8. Van der Horst c.s. hebben in hun laatste akte onder 15 t/m 23 nog “enkele opmerkingen gemaakt over enkele onderdelen van het tussenvonnis”. Het Waterschap heeft daarop nog niet kunnen reageren. Zij zal dat alsnog in haar conclusie na deskundigenbericht kunnen doen.
9. Iedere verdere beslissing zal worden aangehouden.
beveelt een onderzoek door een deskundige ter beantwoording van de volgende vragen:
1. Met welke spanning diende de coating van Sikagard 63N, zoals aangebracht op de betonnen binnenwanden volgens de productinformatie, te worden afgevonkt teneinde onvoldoende laagdiktes en pinholes op het spoor te komen?
2. Gesteld dat die spanning een lagere had dienen te zijn dan 5 kV, wat voor een gevolgen heeft dat voor de accuraatheid van de metingen door Technoconsult? Moet daarbij onderscheid worden gemaakt tussen laagdikte enerzijds en pinholes anderzijds?
3. Kunt u uit de voorhanden schilfers opmaken of de aanvankelijk door Van der Horst aangebrachte coating al dan niet goed hechtte?
4. Welke andere feiten of omstandigheden, gebleken uit het onderzoek, kunnen van belang zijn voor een goed begrip van de zaak?

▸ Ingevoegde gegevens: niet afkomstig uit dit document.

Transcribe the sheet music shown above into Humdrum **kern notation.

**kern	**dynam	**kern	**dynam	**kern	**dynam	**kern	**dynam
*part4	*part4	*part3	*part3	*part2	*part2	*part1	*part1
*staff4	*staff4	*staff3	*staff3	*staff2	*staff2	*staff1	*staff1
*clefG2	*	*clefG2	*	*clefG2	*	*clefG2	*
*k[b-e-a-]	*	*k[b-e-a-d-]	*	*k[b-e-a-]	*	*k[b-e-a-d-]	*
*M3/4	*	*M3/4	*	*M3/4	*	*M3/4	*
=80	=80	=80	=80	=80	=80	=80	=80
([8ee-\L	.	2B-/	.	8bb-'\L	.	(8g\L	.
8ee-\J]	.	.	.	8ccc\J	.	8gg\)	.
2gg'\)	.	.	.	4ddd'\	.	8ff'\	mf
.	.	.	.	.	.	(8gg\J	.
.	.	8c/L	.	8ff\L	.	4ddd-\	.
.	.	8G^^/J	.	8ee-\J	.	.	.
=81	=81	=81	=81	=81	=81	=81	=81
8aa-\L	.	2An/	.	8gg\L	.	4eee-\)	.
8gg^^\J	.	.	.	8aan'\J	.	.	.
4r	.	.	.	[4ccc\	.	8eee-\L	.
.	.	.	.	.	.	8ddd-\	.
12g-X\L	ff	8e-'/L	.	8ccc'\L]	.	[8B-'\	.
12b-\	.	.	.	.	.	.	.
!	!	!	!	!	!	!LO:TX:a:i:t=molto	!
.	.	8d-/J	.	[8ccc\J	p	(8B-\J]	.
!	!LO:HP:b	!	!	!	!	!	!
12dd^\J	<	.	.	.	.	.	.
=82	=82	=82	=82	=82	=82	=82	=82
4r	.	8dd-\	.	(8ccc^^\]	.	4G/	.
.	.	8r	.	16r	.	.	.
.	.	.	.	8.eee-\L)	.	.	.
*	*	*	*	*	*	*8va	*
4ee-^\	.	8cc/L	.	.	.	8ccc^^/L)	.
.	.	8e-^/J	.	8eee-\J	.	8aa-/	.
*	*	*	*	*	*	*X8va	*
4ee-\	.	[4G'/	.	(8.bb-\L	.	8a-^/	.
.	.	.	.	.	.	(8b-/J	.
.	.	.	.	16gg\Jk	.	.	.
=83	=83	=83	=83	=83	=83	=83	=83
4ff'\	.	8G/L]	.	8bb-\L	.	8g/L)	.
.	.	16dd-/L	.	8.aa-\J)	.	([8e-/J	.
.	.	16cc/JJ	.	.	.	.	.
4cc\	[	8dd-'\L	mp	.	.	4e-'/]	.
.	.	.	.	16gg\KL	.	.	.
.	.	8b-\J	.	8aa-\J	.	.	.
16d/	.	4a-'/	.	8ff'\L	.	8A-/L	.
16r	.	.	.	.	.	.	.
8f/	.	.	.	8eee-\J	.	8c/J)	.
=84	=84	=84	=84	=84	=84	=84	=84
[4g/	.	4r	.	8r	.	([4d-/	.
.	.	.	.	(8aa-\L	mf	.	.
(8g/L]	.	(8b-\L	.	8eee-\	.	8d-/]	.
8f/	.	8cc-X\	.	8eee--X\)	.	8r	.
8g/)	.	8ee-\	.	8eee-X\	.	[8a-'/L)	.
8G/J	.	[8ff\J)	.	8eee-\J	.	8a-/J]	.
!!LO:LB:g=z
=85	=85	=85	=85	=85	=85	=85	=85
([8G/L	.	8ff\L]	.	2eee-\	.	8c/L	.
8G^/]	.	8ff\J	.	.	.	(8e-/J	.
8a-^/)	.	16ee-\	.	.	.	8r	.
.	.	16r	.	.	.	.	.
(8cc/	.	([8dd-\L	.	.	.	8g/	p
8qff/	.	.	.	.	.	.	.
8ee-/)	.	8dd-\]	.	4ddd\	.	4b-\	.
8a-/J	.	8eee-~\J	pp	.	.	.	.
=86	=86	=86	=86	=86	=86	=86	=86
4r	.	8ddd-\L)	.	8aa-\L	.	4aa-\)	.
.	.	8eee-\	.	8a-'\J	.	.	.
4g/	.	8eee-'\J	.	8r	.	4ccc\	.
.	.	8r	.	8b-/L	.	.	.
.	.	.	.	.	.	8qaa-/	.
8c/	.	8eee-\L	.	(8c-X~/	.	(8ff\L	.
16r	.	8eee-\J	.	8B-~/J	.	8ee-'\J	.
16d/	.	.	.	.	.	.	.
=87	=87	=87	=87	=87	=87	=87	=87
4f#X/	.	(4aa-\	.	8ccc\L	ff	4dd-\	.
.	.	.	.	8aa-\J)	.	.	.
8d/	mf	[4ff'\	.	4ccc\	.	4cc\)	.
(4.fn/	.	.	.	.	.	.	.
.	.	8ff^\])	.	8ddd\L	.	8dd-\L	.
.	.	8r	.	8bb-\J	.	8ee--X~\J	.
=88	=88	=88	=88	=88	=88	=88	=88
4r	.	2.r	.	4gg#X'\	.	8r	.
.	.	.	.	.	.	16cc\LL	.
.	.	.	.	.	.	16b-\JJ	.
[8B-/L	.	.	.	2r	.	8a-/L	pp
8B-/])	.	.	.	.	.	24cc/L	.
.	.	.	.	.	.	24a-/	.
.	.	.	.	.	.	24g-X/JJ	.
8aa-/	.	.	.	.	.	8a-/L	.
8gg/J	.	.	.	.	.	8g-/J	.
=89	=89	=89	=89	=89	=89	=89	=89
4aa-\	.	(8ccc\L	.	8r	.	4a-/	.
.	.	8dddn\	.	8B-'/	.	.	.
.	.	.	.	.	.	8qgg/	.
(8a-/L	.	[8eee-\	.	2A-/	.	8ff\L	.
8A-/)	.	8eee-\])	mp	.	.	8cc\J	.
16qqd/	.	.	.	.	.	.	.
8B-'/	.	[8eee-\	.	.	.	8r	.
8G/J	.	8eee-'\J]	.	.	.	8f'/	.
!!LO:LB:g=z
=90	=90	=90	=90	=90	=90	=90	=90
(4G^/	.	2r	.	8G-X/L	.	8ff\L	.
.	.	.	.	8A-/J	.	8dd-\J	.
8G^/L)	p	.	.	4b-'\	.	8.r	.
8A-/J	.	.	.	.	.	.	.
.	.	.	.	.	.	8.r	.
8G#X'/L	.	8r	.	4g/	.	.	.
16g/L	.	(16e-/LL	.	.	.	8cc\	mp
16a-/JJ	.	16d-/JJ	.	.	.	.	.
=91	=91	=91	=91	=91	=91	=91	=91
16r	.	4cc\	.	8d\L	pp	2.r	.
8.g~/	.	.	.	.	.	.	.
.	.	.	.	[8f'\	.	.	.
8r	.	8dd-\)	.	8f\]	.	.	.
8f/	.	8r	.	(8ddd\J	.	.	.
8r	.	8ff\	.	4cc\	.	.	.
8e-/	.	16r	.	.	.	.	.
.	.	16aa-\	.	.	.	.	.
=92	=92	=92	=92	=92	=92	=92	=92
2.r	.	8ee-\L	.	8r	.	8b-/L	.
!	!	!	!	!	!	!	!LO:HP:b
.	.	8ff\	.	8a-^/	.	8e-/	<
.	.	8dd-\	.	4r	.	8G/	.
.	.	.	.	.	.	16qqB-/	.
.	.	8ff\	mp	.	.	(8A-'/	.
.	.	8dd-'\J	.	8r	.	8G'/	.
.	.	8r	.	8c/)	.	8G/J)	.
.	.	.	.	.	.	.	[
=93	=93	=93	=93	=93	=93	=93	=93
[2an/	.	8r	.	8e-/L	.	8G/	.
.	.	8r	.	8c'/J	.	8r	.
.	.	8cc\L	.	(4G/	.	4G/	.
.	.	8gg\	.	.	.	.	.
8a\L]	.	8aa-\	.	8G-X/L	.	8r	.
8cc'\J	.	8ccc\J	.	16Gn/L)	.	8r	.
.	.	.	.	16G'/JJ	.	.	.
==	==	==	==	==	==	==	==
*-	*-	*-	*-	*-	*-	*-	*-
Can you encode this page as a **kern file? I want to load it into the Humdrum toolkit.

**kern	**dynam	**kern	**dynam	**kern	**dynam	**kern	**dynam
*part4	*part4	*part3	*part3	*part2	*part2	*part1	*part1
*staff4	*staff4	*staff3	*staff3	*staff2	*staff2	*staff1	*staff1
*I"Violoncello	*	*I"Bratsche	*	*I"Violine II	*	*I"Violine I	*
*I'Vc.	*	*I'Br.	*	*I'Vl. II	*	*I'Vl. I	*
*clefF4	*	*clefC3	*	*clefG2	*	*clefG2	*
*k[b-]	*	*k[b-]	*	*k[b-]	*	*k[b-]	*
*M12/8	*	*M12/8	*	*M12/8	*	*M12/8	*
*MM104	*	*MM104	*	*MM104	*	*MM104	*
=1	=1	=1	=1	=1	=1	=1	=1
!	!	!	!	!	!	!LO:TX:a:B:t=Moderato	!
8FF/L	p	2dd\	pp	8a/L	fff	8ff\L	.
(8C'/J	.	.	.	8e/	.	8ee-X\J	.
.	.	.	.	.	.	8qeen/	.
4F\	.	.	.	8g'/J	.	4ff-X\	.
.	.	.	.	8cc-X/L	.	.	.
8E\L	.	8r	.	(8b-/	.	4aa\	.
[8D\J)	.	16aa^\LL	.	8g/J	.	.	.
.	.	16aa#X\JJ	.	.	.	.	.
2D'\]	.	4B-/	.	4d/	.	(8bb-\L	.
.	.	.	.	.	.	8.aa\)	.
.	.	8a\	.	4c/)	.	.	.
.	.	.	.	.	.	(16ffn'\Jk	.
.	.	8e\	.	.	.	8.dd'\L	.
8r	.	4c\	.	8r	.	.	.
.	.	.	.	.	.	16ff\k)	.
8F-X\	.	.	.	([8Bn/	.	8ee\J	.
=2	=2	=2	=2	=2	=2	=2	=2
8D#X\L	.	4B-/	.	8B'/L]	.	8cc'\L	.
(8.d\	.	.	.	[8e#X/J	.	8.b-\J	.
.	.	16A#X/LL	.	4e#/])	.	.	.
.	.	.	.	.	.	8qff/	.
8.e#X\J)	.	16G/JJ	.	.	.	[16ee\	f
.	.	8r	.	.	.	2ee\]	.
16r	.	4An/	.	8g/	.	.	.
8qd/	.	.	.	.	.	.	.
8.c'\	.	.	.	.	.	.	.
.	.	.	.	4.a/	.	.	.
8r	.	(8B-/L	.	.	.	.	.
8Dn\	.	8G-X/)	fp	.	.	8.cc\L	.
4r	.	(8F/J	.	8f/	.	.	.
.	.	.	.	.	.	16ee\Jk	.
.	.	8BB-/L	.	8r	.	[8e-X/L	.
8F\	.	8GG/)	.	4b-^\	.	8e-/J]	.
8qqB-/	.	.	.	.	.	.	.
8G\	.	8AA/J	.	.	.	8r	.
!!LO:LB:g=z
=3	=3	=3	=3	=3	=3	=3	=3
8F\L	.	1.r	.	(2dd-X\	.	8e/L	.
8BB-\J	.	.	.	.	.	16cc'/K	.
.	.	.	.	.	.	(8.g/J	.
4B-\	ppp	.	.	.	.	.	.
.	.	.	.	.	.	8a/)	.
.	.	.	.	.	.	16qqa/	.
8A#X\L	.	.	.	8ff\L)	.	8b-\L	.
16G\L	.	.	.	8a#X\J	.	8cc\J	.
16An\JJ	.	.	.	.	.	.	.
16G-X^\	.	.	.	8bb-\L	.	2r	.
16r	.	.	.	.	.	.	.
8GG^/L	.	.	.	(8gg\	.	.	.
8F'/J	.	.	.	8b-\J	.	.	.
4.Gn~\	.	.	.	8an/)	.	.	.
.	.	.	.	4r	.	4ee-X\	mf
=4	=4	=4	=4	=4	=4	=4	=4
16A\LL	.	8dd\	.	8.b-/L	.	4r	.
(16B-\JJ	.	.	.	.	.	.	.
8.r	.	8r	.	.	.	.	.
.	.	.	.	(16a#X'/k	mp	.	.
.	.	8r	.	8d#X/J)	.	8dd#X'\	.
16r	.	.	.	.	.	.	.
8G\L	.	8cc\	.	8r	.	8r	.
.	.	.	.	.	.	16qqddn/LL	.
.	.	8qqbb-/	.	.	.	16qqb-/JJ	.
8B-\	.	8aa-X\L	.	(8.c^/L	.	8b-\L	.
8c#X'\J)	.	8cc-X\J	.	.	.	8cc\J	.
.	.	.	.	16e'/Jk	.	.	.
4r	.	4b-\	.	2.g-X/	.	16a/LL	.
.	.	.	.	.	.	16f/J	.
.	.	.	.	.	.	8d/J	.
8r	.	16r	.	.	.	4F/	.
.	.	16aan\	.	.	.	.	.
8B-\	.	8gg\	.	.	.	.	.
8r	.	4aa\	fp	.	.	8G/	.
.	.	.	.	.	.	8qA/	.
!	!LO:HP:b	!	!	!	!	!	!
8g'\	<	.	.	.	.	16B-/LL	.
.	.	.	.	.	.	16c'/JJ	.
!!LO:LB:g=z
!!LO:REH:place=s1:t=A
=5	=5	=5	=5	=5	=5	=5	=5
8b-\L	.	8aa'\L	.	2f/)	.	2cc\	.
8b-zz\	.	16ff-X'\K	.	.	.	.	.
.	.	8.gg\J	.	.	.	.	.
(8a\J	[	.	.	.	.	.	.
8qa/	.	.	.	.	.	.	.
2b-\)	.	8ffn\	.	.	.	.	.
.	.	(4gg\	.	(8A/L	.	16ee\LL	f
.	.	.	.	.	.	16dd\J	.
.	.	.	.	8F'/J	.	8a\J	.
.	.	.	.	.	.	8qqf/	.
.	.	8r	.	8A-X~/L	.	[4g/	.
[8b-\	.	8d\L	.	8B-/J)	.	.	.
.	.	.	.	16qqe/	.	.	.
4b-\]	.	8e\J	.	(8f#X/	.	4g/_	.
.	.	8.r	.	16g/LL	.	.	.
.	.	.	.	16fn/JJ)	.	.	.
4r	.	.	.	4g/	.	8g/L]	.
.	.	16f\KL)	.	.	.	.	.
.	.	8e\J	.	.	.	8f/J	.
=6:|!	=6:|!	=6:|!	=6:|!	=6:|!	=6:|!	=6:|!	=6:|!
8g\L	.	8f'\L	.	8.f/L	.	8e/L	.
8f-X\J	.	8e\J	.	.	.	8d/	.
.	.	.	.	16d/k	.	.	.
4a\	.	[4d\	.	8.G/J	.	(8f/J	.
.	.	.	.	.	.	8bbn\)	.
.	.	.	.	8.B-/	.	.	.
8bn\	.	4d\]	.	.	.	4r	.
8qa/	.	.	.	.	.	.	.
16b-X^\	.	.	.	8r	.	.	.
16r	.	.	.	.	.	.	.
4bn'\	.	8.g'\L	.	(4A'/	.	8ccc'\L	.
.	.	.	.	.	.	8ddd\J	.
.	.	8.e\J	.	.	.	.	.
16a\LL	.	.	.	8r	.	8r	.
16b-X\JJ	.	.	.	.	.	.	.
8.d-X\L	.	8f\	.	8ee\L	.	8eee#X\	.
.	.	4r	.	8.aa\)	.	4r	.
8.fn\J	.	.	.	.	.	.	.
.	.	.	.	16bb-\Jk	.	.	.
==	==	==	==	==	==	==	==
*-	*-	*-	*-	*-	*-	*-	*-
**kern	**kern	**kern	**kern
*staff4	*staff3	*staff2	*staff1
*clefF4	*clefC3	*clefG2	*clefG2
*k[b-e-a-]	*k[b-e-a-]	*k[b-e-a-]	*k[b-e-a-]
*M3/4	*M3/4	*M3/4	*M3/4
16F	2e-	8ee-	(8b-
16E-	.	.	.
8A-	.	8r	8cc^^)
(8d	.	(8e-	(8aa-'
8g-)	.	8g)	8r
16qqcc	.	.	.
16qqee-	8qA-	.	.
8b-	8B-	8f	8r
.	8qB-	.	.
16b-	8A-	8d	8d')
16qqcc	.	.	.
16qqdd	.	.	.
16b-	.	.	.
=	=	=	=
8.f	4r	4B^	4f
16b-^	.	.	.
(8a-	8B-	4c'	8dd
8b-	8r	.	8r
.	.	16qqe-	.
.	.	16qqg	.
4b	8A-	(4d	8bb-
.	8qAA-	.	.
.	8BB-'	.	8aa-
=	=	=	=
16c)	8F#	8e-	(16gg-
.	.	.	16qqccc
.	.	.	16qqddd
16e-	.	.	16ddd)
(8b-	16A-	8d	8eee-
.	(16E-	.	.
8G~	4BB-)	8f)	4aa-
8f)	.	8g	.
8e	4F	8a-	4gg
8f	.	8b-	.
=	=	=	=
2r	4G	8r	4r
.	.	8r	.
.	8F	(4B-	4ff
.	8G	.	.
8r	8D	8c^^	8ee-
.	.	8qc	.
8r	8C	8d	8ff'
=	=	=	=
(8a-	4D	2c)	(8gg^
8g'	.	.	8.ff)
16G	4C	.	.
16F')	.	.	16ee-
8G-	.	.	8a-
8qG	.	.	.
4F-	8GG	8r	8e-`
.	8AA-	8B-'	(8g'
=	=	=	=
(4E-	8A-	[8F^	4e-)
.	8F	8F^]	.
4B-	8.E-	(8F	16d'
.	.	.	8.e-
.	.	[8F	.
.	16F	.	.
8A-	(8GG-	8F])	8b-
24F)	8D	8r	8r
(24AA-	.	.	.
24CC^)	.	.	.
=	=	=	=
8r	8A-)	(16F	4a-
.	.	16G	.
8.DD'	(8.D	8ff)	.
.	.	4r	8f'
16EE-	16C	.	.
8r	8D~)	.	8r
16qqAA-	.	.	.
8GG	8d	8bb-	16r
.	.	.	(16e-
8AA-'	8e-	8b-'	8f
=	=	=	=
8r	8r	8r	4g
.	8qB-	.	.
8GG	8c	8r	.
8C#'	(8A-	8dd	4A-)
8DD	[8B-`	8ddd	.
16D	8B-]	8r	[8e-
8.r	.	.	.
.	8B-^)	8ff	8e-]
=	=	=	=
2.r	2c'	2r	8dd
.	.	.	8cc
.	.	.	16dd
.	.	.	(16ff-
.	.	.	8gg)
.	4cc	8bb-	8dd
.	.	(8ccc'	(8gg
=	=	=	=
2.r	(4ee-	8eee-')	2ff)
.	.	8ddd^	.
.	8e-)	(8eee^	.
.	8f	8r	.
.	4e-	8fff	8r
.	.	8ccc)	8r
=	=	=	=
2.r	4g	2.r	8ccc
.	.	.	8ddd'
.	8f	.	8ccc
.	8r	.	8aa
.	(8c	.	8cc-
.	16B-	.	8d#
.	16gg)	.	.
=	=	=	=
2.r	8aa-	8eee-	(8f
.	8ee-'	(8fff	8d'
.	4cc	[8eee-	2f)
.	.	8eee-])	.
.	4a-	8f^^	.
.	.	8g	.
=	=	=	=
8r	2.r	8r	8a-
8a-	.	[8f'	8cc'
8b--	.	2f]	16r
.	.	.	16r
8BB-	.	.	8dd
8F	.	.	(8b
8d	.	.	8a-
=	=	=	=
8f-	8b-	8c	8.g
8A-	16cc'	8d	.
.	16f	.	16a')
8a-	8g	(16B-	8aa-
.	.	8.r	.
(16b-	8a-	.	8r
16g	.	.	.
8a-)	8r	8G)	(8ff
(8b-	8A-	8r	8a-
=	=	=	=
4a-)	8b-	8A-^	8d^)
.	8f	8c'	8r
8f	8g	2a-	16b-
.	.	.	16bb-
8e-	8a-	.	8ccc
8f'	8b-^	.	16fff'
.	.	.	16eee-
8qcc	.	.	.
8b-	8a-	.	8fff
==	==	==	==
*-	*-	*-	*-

benoemt tot deskundige om dit onderzoek te verrichten:
R. van der Kaaden, specialist coatings, werkzaam bij TÜV Rheinland Nederland B.V., Postbus 6235, 5600 HE Eindhoven, telefoon 088-8887888, fax 040-2650302, mobiel
06-53725341,
bepaalt dat de griffier een kopie van dit vonnis aan de deskundige zal toezenden,
bepaalt dat Waterschap binnen twee weken na datum van dit vonnis (kopieën van) de overige processtukken aan de rechtbank Sector civiel, roladministratie, Postbus 9030, 6800 EM Arnhem zal doen toekomen,
bepaalt dat Waterschap binnen twee weken na datum van dit vonnis als voorschot op de kosten inclusief omzetbelasting van de deskundige € 8.000,-- ter griffie van deze rechtbank dient te deponeren door dit bedrag over te maken op rekening nummer 56.99.90.548 ten name van MvJ arrondissement Arnhem onder vermelding van het rolnummer en de namen van partijen,
bepaalt dat de griffier onmiddellijk na betaling van dit voorschot de deskundige hiervan in kennis zal stellen en dat de deskundige pas dan met het onderzoek behoeft te beginnen,
bepaalt dat de deskundige binnen twee weken nadat hij bericht heeft gekregen dat het voorschot is gedeponeerd met de partijen een afspraak moet hebben gemaakt voor een datum en tijdstip waarop het onderzoek zal plaatsvinden en die datum aan de rechtbank moet hebben doorgegeven, tenzij een dergelijke afspraak vanwege de aard van het onderzoek naar het oordeel van de deskundige niet nodig is,
bepaalt dat indien een partij of de deskundige de aldus afgesproken datum voor het onderzoek wil wijzigen, die partij of de deskundige daartoe een schriftelijk gemotiveerd verzoek moet doen aan de griffie van de rechtbank, met afschrift aan de andere betrokkenen,
bepaalt dat de deskundige zich met vragen over het onderzoek kan wenden tot de rechter mr. S.C.P. Giesen,
bepaalt dat de deskundige bij het onderzoek de partijen in de gelegenheid moet stellen opmerkingen te maken en verzoeken te doen, en dat de deskundige in het schriftelijk bericht moet doen blijken of aan dit voorschrift is voldaan, onder vermelding in dat bericht van de eventueel gemaakte opmerkingen en/of gedane verzoeken,
bepaalt dat de deskundige een schriftelijk en ondertekend conceptrapport zal inleveren ter griffie van deze rechtbank voor 1 april 2011, waarna schriftelijk nadere instructies van de rechtbank zullen volgen over de indiening van het definitieve rapport en de declaratie van de deskundige,
verwijst de zaak naar de rolzitting van vier weken na de datum waarop het definitieve rapport ter griffie is ingeleverd voor het nemen van een conclusie na deskundigenbericht aan de zijde van Waterschap of voor bepaling datum vonnis,
in conventie en in reconventie
bepaalt dat de partijen zich op bovenvermelde rolzitting bij conclusie of bij akte uitlaten over hetgeen is vermeld onder rechtsoverweging 5,
houdt iedere verdere beslissing aan.
Dit vonnis is gewezen door mr. S.C.P. Giesen en in het openbaar uitgesproken op 1 december 2010.